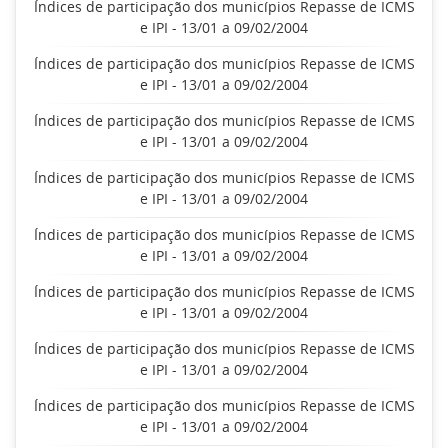
Índices de participação dos municípios Repasse de ICMS
e IPI - 13/01 a 09/02/2004
Índices de participação dos municípios Repasse de ICMS
e IPI - 13/01 a 09/02/2004
Índices de participação dos municípios Repasse de ICMS
e IPI - 13/01 a 09/02/2004
Índices de participação dos municípios Repasse de ICMS
e IPI - 13/01 a 09/02/2004
Índices de participação dos municípios Repasse de ICMS
e IPI - 13/01 a 09/02/2004
Índices de participação dos municípios Repasse de ICMS
e IPI - 13/01 a 09/02/2004
Índices de participação dos municípios Repasse de ICMS
e IPI - 13/01 a 09/02/2004
Índices de participação dos municípios Repasse de ICMS
e IPI - 13/01 a 09/02/2004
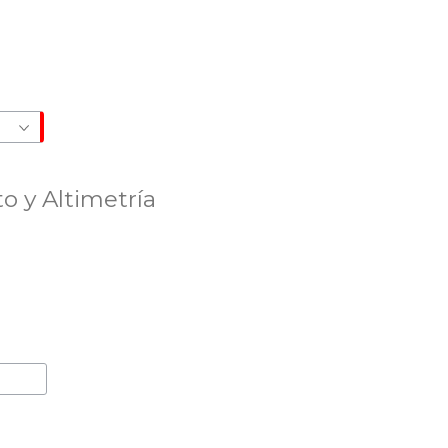
 y Altimetría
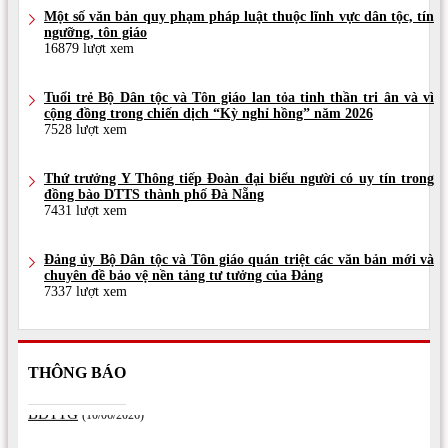
Một số văn bản quy phạm pháp luật thuộc lĩnh vực dân tộc, tín
ngưỡng, tôn giáo
16879 lượt xem
Tuổi trẻ Bộ Dân tộc và Tôn giáo lan tỏa tinh thần tri ân và vì
cộng đồng trong chiến dịch “Kỳ nghỉ hồng” năm 2026
7528 lượt xem
Thứ trưởng Y Thông tiếp Đoàn đại biểu người có uy tín trong
đồng bào DTTS thành phố Đà Nẵng
7431 lượt xem
Đảng ủy Bộ Dân tộc và Tôn giáo quán triệt các văn bản mới và
chuyên đề bảo vệ nền tảng tư tưởng của Đảng
7337 lượt xem
THÔNG BÁO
+ + + + +
Copy out all of the entries exactly as they stand, with no pictures in your copy.

| Response to the exercise |
Índices de participação dos municípios Repasse de ICMS
e IPI - 13/01 a 09/02/2004
Índices de participação dos municípios Repasse de ICMS
e IPI - 13/01 a 09/02/2004
Índices de participação dos municípios Repasse de ICMS
e IPI - 13/01 a 09/02/2004
Índices de participação dos municípios Repasse de ICMS
e IPI - 13/01 a 09/02/2004
Índices de participação dos municípios Repasse de ICMS
e IPI - 13/01 a 09/02/2004
Índices de participação dos municípios Repasse de ICMS
e IPI - 13/01 a 09/02/2004
Índices de participação dos municípios Repasse de ICMS
e IPI - 13/01 a 09/02/2004
Índices de participação dos municípios Repasse de ICMS
e IPI - 13/01 a 09/02/2004
 y Altimetría
Một số văn bản quy phạm pháp luật thuộc lĩnh vực dân tộc, tín
ngưỡng, tôn giáo
16879 lượt xem
Tuổi trẻ Bộ Dân tộc và Tôn giáo lan tỏa tinh thần tri ân và vì
cộng đồng trong chiến dịch “Kỳ nghỉ hồng” năm 2026
7528 lượt xem
Thứ trưởng Y Thông tiếp Đoàn đại biểu người có uy tín trong
đồng bào DTTS thành phố Đà Nẵng
7431 lượt xem
Đảng ủy Bộ Dân tộc và Tôn giáo quán triệt các văn bản mới và
chuyên đề bảo vệ nền tảng tư tưởng của Đảng
7337 lượt xem
THÔNG BÁO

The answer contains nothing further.